Dès le début de la transition alimentaire, une nette amélioration de l'appétit est constatée avec une bonne acceptation de l'aliment enrichi en fibres insolubles. Le traitement laxatif n'est pas administré au-delà du deuxième jour de transition alimentaire.

Pendant les deux premières semaines, des selles de score fécal entre 1 et 4/7 sont émises tous les un à deux jours. Par la suite, des selles de score fécal entre 2 et 3/7 en moyenne sont constatées quotidiennement (photo n° 3). Aucun épisode de constipation ou de diarrhée colique n'est déploré durant les quatre mois de suivi clinique. L'appétit reste également constant, avec une augmentation du poids corporel de 200 grammes après trois semaines de modification alimentaire.

Ce cas clinique illustre la pertinence d'une modification nutritionnelle individualisée lors de mégacôlon idiopathique chez le chat, après exclusion des principales causes de constipation chronique secondaire (Washabau et Holt 1999). Le premier régime prescrit était constitué d'un aliment industriel sec hyperdigestible enrichi en fibres solubles et fermentescibles et contenant 14 g/1 000 kcal de cellulose brute, insoluble.

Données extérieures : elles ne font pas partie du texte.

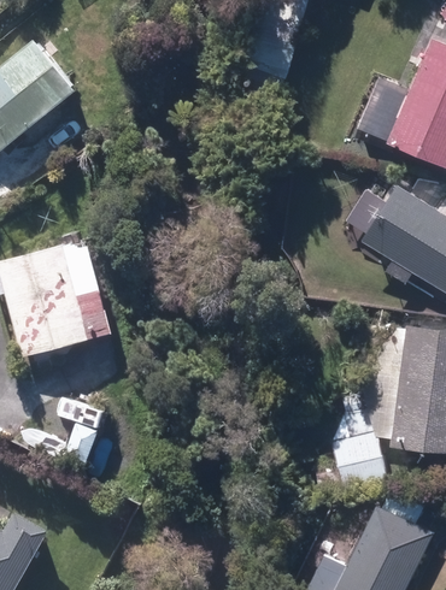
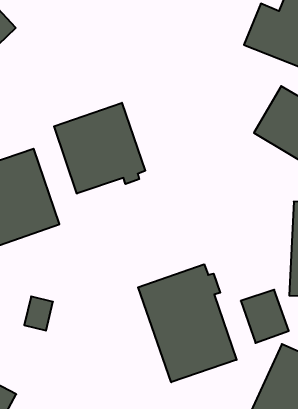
building: none -> [54,103,145,194]
building: none -> [138,264,237,382]

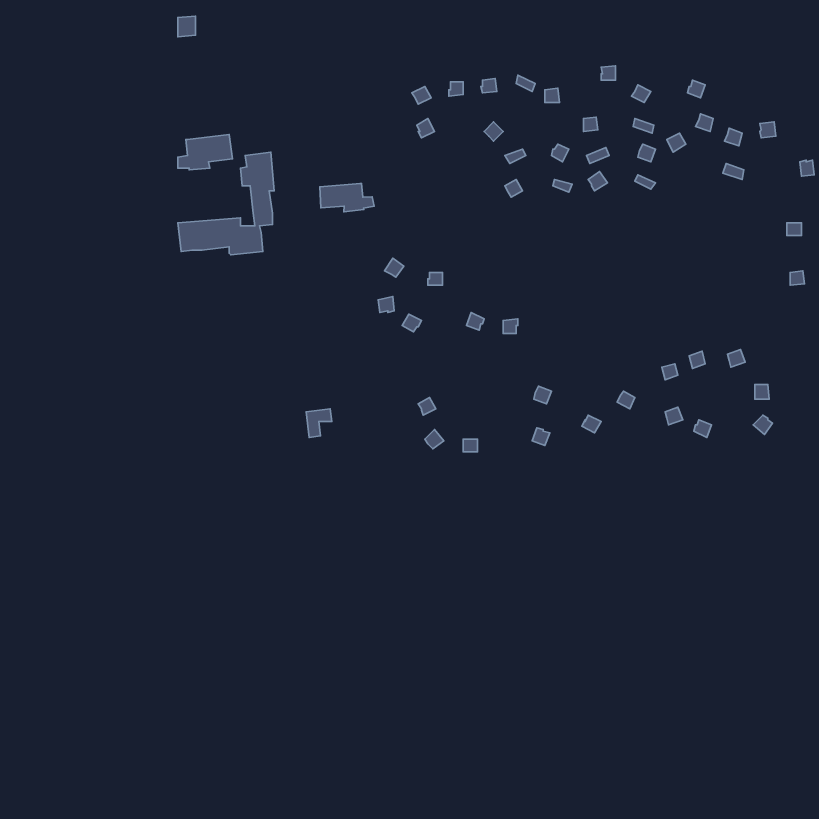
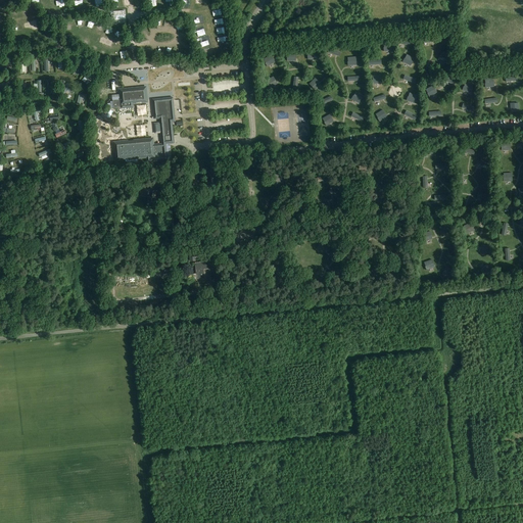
building: [320,183,374,212] -> none

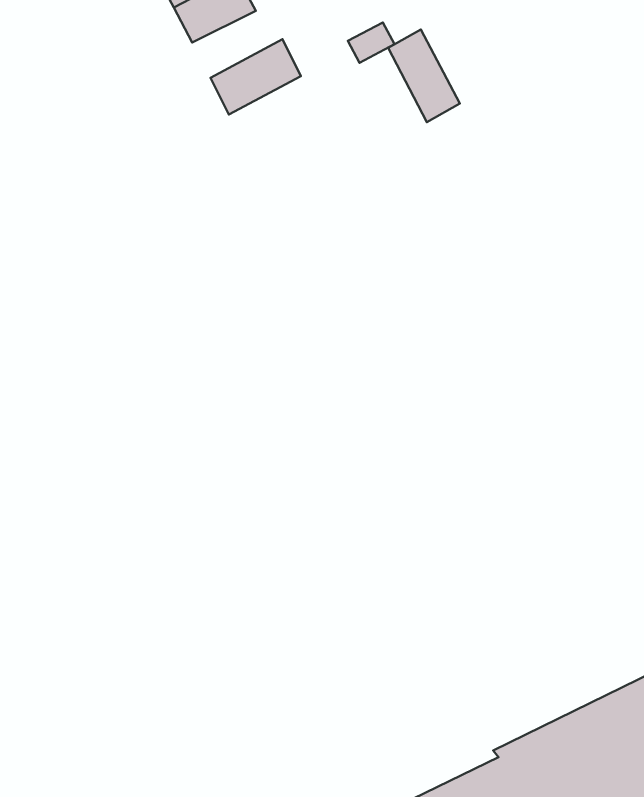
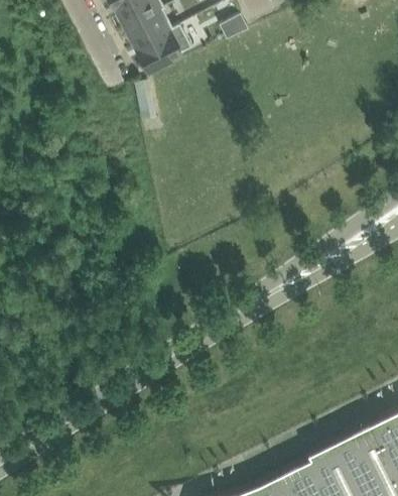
building: none -> [125,11,179,51]
building: [388,30,460,122] -> none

Les fibres prébiotiques sont dégradées par les bactéries du microbiote intestinal et permettent la synthèse d'acides gras à chaîne courte, qui stimulent in vitro les contractions longitudinales du côlon (Rondeau et coll. 2003). Elles peuvent également favoriser l'hydratation et augmenter le volume des fèces par leurs propriétés osmotiques.

Améliorer la motilité colique

Suite à l'échec de cet essai alimentaire, l'instauration de l'aliment riche enrichi en fibres insolubles* (20 g/1 000 kcal de cellulose brute et contenant 2,6 g/1 000 kcal de fibres solubles) a permis une résolution complète et durable de la constipation et des signes cliniques associés. Les fibres insolubles et non fermentescibles augmentent également le volume des selles et améliorent la motricité colique par la distension pariétale qu'elles provo­quent.

Ces modifications alimen­taires sont contre-indiquées en cas d'occlusion ou de déficit très sévère de la motricité colique car elles augmentent le contenu fécal et aggravent l'obstruction. La mise en place d'un aliment hyperdigestible pauvre en résidus est alors préférée afin de limiter la quantité de selles émises et doit classiquement être associée à un traitement médicamenteux, voire à une colectomie dans les cas réfractaires.

Lors de constipation chronique chez le chat, une prise en charge alimentaire individualisée doit être donc effectuée le plus précocement possible, avant le stade de la dilatation irréversible du côlon. Elle peut constituer la seule prise en charge au long terme sans traitement médicamenteux, comme pour le cas présenté dans cet article.

En conclusion, la prise en charge nutritionnelle constitue la pierre angulaire du traitement des constipations chroniques liées à une hypomotilité colique idiopathique chez le chat. En particulier, l'apport de fibres insolubles stimule la motricité colique et peut induire une résolution clinique durable sans aucune prise en charge médicamenteuse additionnelle.

Bibliographie

Rondeau MP, Meltzer K, Michel KE, McManus CM, Washabau RJ. Short chain fatty acids stimulate feline colonic smooth muscle contraction. J Fel Med Surg. 2003;5(3):167-173.

Washabau RJ, Holt D. Pathogenesis, diagnosis and therapy of feline idiopathic megacolon. Vet Clin North Am Small Anim Pract. 1999;29(2):589-603.

* Purina Pro Plan Veterinary Diets Feline OM Obesity Management.